Theodore of Mopsuestia
"When [Christ] gave the bread he did not say, ‘This is the symbol of my body,’ but, ‘This is my body.’ In the same way, when he gave the cup of his blood he did not say, ‘This is the symbol of my blood,’ but, ‘This is my blood’; for he wanted us to look upon the [Eucharistic elements] after their reception of grace and the coming of the Holy Spirit not according to their nature, but receive them as they are, the body and blood of our Lord. We ought . . . not regard [the elements] merely as bread and cup, but as the body and blood of the Lord, into which they were transformed by the descent of the Holy Spirit" (Catechetical Homilies 5:1 [A.D. 405]).
Augustine
"Christ was carried in his own hands when, referring to his own body, he said, ‘This is my body’ [Matt. 26:26]. For he carried that body in his hands" (Explanations of the Psalms 33:1:10 [A.D. 405]).

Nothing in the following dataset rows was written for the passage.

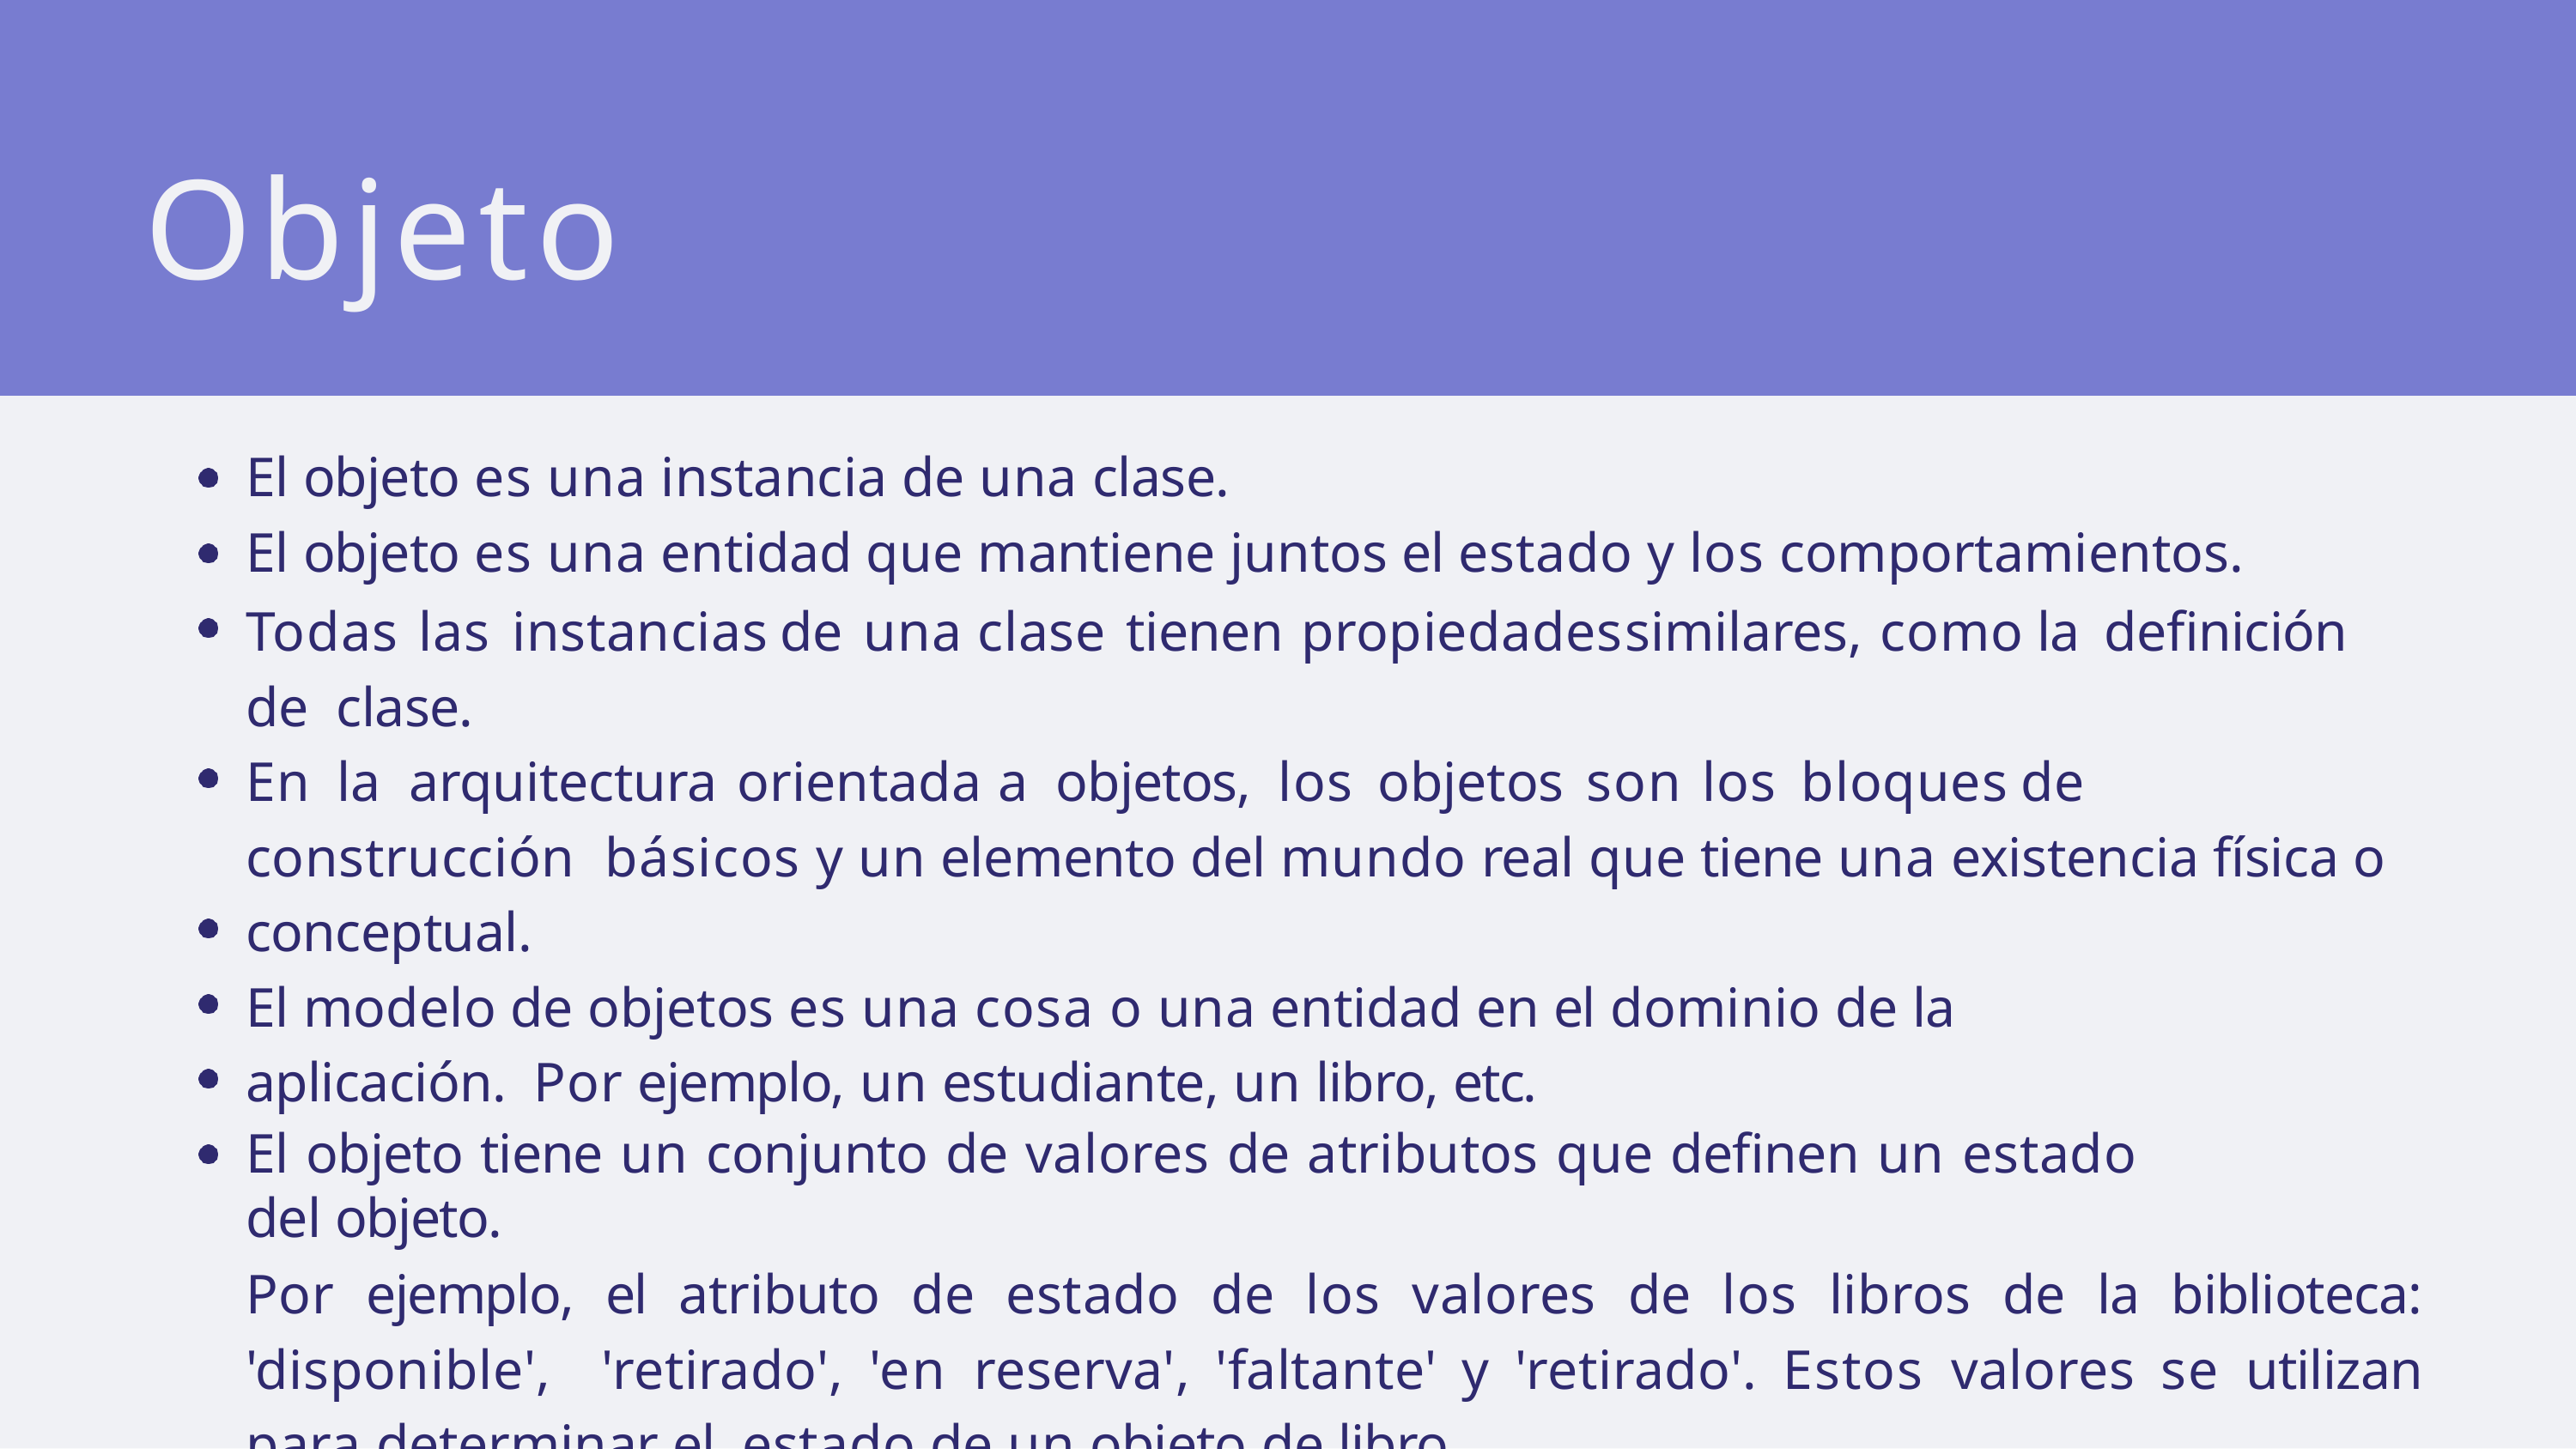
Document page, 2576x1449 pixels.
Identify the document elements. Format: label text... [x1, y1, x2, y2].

picture [198, 994, 218, 1014]
text_box El objeto es una instancia de una clase. El objeto es una entidad que mantiene juntos el estado y los comportamientos. Todas las instancias de una clase tienen propiedades similares, como la definición de clase. En la arquitectura orientada a objetos, los objetos son los bloques de construcción básicos y un elemento del mundo real que tiene una existencia física o conceptual. El modelo de objetos es una cosa o una entidad en el dominio de la aplicación. Por ejemplo, un estudiante, un libro, etc. El objeto tiene un conjunto de valores de atributos que definen un estado del objeto. Por ejemplo, el atributo de estado de los valores de los libros de la biblioteca: 'disponible', 'retirado', 'en reserva', 'faltante' y 'retirado'. Estos valores se utilizan para determinar el estado de un objeto de libro. [243, 430, 2423, 1449]
picture [198, 1069, 218, 1089]
picture [198, 468, 218, 488]
text_box [0, 0, 2576, 396]
picture [198, 618, 218, 639]
title Objeto [143, 139, 762, 384]
picture [198, 768, 218, 788]
picture [198, 543, 218, 563]
picture [198, 919, 218, 939]
picture [198, 1144, 218, 1164]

"I promised you [new Christians], who have now been baptized, a sermon in which I would explain the sacrament of the Lord’s Table. . . . That bread which you see on the altar, having been sanctified by the word of God, is the body of Christ. That chalice, or rather, what is in that chalice, having been sanctified by the word of God, is the blood of Christ" (Sermons 227 [A.D. 411]).
...
"What you see is the bread and the chalice; that is what your own eyes report to you. But what your faith obliges you to accept is that the bread is the body of Christ and the chalice is the blood of Christ. This has been said very briefly, which may perhaps be sufficient for faith; yet faith does not desire instruction" (ibid., 272).
Council of Ephesus
"We will necessarily add this also. Proclaiming the death, according to the flesh, of the only-begotten Son of God, that is Jesus Christ, confessing his resurrection from the dead, and his ascension into heaven, we offer the unbloody sacrifice in the churches, and so go on to the mystical thanksgivings, and are sanctified, having received his holy flesh and the precious blood of Christ the Savior of us all. And not as common flesh do we receive it; God forbid: nor as of a man sanctified and associated with the Word according to the unity of worth, or as having a divine indwelling, but as truly the life-giving and very flesh of the Word himself. For he is the life according to his nature as God, and when he became united to his flesh, he made it also to be life-giving" (Session 1, Letter of Cyril to Nestorius [A.D. 431]).